TASK INPUT: Begin

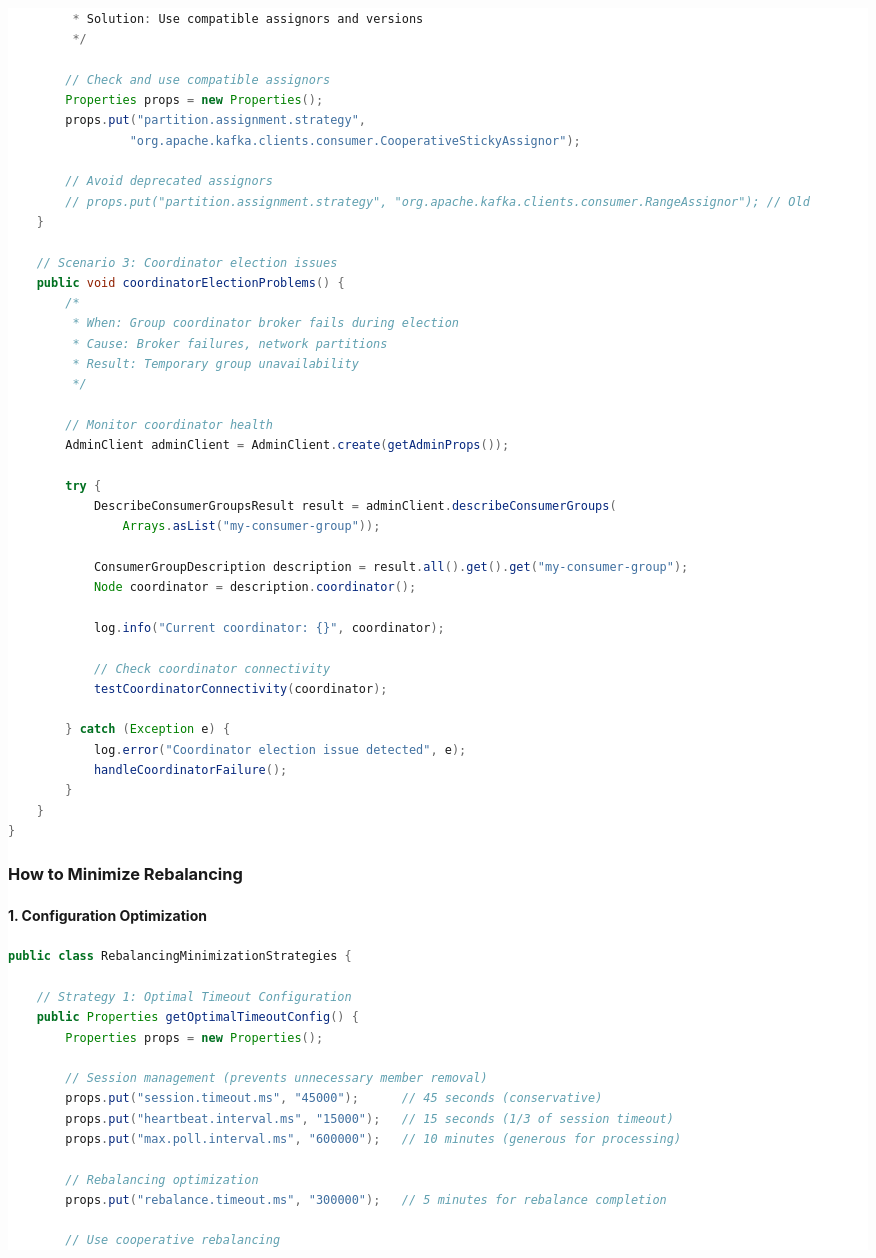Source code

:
 ```java
         * Solution: Use compatible assignors and versions
         */
        
        // Check and use compatible assignors
        Properties props = new Properties();
        props.put("partition.assignment.strategy", 
                 "org.apache.kafka.clients.consumer.CooperativeStickyAssignor");
        
        // Avoid deprecated assignors
        // props.put("partition.assignment.strategy", "org.apache.kafka.clients.consumer.RangeAssignor"); // Old
    }
    
    // Scenario 3: Coordinator election issues
    public void coordinatorElectionProblems() {
        /*
         * When: Group coordinator broker fails during election
         * Cause: Broker failures, network partitions
         * Result: Temporary group unavailability
         */
        
        // Monitor coordinator health
        AdminClient adminClient = AdminClient.create(getAdminProps());
        
        try {
            DescribeConsumerGroupsResult result = adminClient.describeConsumerGroups(
                Arrays.asList("my-consumer-group"));
            
            ConsumerGroupDescription description = result.all().get().get("my-consumer-group");
            Node coordinator = description.coordinator();
            
            log.info("Current coordinator: {}", coordinator);
            
            // Check coordinator connectivity
            testCoordinatorConnectivity(coordinator);
            
        } catch (Exception e) {
            log.error("Coordinator election issue detected", e);
            handleCoordinatorFailure();
        }
    }
}
```

### How to Minimize Rebalancing

#### 1. Configuration Optimization
```java
public class RebalancingMinimizationStrategies {
    
    // Strategy 1: Optimal Timeout Configuration
    public Properties getOptimalTimeoutConfig() {
        Properties props = new Properties();
        
        // Session management (prevents unnecessary member removal)
        props.put("session.timeout.ms", "45000");      // 45 seconds (conservative)
        props.put("heartbeat.interval.ms", "15000");   // 15 seconds (1/3 of session timeout)
        props.put("max.poll.interval.ms", "600000");   // 10 minutes (generous for processing)
        
        // Rebalancing optimization
        props.put("rebalance.timeout.ms", "300000");   // 5 minutes for rebalance completion
        
        // Use cooperative rebalancing
```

TASK INPUT: End

__EXERCISE__: The lines needed are those in the data above that hold the string "minutes"; copy each of them.

__WRITTEN ANSWER__:
        props.put("max.poll.interval.ms", "600000");   // 10 minutes (generous for processing)
        props.put("rebalance.timeout.ms", "300000");   // 5 minutes for rebalance completion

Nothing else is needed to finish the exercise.